While there is great respect in the AIDS community for the commitment of Catholic health care providers in the developing world to treating people with AIDS and for some aspects of their work on behavior change, as well as among advocates for the just provision of anti-retroviral drugs, questions remain about the extent to which religious beliefs about sexual morality should influence global AIDS policy. Catholic positions against contraception and limiting sexual intimacy to lifelong monogamous heterosexual marriage have been seen as the major reason the Vatican, bishops in various regions of the world, and Catholic AIDS providers have refused to provide condoms as part of the three-tiered AIDS prevention strategy known as "ABC" (abstain, be faithful, use condoms).

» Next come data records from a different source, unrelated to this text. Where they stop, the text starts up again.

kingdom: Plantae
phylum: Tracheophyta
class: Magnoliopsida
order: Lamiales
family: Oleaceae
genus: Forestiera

There is no doubt that the Pope’s nod to the use of condoms by an HIV-infected person under certain circumstances will lead to significant loosening of the strictures on condom provision, although the rapidity with which the U.S.-based Catholic Relief Services issued a statement saying that their “current policy holds: we do not purchase, distribute or promote the use of condoms" was disappointing.  CRS receives 75 percent of its funding from the U.S. government. Nonetheless, some Catholic workers are already ignoring the ban and doing just that.

Conservative supporters of the ban on artificial contraception immediately responded to the Pope’s comments in an attempt to play them down. George Weigel, who normally is telling Catholics that any statement by the Pope should be taken seriously, painfully explained that an interview does not constitute a really serious statement of church position, it is merely personal opinion by the Pope.